The time students went to bed each night was similarly important. Those who went to bed in the early hours of the morning performed poorly, even if the total sleep time was the same as a higher-performing student. “When you go to bed matters,” Grossman says. “If you get a certain amount of sleep — let’s say seven hours — no matter when you get that sleep, as long as it’s before certain times, say you go to bed at 10, or at 12, or at 1, your performance is the same. But if you go to bed after 2, your performance starts to go down even if you get the same seven hours. So, quantity isn’t everything.”
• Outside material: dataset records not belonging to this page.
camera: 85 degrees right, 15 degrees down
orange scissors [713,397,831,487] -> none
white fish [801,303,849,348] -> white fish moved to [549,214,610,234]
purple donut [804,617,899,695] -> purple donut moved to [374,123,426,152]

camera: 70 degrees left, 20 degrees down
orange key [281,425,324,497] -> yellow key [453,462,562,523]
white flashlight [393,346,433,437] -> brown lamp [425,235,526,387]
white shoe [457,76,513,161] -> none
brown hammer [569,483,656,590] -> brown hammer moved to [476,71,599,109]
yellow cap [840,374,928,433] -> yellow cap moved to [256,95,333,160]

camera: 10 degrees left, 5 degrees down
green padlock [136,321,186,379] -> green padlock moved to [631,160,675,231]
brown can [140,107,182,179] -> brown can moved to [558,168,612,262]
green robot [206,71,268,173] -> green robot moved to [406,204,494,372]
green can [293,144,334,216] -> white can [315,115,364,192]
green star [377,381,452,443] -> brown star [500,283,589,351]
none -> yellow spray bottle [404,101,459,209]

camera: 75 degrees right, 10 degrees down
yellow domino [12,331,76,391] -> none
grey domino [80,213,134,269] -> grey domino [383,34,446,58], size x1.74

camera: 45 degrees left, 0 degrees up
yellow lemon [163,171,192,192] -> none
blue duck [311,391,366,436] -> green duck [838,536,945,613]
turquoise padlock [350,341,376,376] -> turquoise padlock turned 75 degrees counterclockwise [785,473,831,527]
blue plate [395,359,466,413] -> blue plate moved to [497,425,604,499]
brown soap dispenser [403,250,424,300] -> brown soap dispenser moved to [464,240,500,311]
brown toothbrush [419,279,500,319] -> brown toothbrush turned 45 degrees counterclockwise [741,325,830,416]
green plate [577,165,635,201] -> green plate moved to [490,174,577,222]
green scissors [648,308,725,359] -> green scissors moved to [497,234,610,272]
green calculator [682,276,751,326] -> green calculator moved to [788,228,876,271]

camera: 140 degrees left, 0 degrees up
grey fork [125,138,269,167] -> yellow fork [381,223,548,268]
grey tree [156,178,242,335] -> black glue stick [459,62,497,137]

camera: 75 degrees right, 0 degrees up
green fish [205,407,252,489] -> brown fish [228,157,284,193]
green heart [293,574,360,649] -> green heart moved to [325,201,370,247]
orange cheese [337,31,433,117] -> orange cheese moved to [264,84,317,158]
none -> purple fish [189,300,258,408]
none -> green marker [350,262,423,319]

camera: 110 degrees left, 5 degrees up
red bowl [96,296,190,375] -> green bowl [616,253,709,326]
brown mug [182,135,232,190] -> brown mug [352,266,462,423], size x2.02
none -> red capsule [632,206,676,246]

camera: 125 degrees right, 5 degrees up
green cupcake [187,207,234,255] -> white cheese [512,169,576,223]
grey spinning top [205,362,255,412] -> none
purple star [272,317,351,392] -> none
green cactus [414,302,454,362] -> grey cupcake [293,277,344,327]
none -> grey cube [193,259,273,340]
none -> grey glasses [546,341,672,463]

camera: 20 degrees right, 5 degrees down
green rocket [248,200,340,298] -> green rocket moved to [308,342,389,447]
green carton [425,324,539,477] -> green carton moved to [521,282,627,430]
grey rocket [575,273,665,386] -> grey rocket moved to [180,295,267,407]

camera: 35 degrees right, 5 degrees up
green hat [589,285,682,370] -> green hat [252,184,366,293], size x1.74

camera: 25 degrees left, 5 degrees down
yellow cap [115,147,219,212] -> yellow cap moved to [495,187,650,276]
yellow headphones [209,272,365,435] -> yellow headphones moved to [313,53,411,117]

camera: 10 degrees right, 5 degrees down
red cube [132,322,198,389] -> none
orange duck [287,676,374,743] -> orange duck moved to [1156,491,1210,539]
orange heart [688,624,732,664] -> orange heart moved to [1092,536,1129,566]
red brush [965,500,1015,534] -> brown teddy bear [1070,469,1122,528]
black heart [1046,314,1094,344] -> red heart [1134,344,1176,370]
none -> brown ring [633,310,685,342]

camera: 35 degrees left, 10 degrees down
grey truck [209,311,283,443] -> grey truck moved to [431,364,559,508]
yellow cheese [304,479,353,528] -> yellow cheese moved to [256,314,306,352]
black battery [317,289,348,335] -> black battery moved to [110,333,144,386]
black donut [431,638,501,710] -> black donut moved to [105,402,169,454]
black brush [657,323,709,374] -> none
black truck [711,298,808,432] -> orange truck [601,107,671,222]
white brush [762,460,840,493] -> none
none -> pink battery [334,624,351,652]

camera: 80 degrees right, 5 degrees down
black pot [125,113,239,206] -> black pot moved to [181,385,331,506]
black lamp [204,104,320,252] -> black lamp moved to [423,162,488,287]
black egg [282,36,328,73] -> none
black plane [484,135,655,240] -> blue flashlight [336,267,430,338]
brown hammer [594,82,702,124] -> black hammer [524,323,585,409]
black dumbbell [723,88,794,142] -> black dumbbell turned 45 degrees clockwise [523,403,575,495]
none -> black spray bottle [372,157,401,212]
Robert Stickgold, a professor of psychiatry and director of the Center for Sleep and Cognition at Harvard Medical School, who was not connected with this study, was not surprised at the results. However, he was amazed at the impact slight variations in sleep patterns had on the students' grades. Stickgold says, "The overall course grades for students averaging six and a half hours of sleep were down 50 percent from other students who averaged just one hour more sleep. Similarly, those who had just a half-hour more night-to-night variation in their total sleep time had grades that dropped 45 percent below others with less variation. This is huge!”

The research does not prove that sleep is the only factor that helps improve academic performance. However, Grossman says the results are a strong indication that sleep “really, really matters. "Who knew getting A's just required some extra ZZZ's?